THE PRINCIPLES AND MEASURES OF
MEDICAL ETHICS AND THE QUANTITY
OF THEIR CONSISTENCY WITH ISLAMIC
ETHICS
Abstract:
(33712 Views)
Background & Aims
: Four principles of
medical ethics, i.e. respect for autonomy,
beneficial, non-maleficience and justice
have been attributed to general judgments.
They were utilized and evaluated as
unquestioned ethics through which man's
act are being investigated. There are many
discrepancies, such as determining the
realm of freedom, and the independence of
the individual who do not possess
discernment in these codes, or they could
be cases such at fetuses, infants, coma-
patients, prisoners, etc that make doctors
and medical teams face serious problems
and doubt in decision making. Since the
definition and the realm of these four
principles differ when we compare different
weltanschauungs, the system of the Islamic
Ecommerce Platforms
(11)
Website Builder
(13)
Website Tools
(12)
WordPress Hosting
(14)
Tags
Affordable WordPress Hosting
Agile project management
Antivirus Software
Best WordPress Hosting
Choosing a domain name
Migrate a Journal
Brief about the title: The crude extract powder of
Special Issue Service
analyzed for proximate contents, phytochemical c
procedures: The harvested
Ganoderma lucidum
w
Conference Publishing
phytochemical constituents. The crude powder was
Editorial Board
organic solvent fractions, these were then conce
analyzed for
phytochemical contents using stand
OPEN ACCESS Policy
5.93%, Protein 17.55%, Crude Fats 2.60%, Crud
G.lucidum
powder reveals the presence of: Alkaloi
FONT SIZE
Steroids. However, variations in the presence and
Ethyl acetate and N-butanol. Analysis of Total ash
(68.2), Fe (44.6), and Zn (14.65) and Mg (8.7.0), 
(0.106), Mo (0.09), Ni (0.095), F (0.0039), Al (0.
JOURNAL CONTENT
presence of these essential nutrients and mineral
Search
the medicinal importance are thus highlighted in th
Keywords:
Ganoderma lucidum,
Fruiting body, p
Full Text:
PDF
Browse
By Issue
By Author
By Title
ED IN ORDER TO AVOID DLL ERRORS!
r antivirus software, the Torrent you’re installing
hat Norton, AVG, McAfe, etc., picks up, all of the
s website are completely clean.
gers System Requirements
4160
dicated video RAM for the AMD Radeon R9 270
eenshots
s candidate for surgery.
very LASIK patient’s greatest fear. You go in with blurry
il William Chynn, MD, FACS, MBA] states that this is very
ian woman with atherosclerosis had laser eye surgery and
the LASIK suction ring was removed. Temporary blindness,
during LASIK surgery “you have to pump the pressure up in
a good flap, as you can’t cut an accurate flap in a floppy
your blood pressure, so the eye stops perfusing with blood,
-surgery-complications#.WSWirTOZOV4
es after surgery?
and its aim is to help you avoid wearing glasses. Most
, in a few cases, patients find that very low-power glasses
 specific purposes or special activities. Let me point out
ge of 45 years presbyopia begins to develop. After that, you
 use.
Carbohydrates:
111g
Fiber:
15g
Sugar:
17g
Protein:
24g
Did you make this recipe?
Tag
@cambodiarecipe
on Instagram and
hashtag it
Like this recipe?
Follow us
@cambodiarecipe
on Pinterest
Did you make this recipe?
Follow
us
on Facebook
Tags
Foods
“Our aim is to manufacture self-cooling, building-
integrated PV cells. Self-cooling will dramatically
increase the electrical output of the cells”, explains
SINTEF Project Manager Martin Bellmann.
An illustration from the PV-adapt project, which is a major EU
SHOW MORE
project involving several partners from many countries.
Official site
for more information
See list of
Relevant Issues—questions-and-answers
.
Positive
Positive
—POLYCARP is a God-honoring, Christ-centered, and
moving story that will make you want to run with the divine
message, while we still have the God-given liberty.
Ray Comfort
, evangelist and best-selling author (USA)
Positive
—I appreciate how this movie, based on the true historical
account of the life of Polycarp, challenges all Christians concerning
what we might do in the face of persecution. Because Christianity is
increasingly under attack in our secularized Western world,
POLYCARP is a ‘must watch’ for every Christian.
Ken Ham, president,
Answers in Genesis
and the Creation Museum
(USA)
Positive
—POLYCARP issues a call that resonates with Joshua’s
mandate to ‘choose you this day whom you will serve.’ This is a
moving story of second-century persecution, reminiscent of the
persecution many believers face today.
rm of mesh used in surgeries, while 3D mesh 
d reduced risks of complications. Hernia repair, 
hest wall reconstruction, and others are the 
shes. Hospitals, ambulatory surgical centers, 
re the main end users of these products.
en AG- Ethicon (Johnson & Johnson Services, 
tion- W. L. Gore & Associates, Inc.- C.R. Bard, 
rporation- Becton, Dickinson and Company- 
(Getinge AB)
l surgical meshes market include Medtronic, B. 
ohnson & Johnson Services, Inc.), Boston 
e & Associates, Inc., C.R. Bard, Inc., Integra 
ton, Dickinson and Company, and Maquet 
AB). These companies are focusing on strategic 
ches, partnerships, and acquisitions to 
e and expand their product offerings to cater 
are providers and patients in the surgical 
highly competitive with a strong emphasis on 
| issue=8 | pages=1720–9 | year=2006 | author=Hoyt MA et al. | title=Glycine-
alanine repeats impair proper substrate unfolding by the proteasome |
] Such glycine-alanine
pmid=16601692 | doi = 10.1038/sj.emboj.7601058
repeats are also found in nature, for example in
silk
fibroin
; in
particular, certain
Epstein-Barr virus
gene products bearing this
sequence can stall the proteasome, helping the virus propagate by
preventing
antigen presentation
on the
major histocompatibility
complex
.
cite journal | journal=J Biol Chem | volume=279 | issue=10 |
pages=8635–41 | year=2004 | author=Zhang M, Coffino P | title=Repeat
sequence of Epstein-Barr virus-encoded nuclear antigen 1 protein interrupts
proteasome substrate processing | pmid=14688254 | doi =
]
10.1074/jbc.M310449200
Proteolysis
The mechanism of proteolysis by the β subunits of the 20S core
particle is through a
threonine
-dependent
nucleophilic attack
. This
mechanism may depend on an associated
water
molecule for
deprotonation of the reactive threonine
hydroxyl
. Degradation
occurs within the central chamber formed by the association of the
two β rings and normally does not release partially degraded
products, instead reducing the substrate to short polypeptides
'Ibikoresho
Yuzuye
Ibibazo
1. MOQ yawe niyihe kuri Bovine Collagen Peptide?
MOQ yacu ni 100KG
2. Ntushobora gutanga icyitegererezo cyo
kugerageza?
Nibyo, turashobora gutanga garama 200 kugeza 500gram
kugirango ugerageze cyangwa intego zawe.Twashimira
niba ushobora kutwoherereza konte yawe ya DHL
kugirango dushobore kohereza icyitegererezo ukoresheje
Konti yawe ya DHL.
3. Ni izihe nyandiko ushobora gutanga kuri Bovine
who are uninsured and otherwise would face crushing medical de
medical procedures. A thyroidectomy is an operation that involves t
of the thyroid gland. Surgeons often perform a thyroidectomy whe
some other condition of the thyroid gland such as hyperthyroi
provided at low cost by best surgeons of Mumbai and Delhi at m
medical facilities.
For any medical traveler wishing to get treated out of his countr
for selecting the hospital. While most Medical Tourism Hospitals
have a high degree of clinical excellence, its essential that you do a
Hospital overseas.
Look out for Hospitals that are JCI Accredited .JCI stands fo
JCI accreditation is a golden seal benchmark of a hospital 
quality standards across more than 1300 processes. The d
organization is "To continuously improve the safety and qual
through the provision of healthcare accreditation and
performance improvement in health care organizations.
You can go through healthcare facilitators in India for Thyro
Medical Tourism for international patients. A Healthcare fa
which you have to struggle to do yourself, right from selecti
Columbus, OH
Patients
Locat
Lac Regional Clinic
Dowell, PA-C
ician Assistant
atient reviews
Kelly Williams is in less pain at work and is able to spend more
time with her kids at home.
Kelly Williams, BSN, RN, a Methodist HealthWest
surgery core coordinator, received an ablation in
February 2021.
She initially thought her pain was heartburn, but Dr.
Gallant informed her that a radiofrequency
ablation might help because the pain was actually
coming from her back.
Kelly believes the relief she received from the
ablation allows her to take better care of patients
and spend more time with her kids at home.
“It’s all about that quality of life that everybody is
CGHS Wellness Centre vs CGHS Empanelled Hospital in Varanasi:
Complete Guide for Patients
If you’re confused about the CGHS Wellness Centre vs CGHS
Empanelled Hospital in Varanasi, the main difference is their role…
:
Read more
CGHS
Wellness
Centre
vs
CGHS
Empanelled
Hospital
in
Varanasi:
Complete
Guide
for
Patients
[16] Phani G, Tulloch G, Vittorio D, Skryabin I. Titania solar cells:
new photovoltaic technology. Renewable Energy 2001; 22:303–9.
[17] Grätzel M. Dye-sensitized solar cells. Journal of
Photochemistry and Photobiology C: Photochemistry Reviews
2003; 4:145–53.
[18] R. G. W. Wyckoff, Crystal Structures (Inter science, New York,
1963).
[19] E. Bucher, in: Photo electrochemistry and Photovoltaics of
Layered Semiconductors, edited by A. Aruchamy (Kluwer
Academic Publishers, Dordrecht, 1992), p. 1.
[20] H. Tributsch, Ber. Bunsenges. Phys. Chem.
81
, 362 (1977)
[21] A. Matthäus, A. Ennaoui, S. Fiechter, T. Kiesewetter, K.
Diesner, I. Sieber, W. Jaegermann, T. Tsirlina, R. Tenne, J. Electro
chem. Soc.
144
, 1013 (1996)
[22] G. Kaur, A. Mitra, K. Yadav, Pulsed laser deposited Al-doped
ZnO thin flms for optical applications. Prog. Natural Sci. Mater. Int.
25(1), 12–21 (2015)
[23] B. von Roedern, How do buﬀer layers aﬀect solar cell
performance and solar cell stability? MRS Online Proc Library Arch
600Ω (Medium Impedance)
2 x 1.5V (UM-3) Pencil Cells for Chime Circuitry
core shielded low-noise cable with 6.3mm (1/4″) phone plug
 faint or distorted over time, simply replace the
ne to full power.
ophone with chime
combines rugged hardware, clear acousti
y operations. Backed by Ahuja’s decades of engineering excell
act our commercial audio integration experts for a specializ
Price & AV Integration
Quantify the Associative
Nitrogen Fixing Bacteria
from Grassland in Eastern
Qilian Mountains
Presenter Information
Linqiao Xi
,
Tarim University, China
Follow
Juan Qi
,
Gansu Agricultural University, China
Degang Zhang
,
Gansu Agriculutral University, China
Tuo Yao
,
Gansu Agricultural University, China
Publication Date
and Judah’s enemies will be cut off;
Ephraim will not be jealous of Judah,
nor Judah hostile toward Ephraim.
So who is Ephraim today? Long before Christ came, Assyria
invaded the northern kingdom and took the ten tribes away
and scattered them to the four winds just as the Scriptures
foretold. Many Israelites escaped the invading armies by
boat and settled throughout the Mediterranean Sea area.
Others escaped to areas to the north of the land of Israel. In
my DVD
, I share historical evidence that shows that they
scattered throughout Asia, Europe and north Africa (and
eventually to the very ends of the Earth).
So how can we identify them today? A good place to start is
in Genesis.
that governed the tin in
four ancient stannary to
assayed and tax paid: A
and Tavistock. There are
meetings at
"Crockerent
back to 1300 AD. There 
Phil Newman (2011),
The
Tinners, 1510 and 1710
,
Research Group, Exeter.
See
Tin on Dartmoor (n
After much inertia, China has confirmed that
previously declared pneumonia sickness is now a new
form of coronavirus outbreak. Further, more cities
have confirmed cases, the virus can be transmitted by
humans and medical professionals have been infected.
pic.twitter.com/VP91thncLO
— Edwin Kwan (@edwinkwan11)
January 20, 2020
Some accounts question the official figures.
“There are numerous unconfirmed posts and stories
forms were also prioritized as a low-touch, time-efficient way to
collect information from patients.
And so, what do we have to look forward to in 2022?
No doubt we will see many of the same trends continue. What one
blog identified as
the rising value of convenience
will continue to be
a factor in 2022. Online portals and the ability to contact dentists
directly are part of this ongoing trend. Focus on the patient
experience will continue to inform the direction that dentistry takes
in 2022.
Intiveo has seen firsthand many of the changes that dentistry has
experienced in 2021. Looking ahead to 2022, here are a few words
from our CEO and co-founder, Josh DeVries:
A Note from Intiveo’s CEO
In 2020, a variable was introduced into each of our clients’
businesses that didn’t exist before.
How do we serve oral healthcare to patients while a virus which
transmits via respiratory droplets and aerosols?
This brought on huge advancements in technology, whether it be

▶ WHAT TO WORK ON:
Reproduce each line, exactly as it appears, from the one that contains "collect information from patients." through the last line of the records. Add no other lines.

▶ RESULT:
collect information from patients.
And so, what do we have to look forward to in 2022?
No doubt we will see many of the same trends continue. What one
blog identified as
the rising value of convenience
will continue to be
a factor in 2022. Online portals and the ability to contact dentists
directly are part of this ongoing trend. Focus on the patient
experience will continue to inform the direction that dentistry takes
in 2022.
Intiveo has seen firsthand many of the changes that dentistry has
experienced in 2021. Looking ahead to 2022, here are a few words
from our CEO and co-founder, Josh DeVries:
A Note from Intiveo’s CEO
In 2020, a variable was introduced into each of our clients’
businesses that didn’t exist before.
How do we serve oral healthcare to patients while a virus which
transmits via respiratory droplets and aerosols?
This brought on huge advancements in technology, whether it be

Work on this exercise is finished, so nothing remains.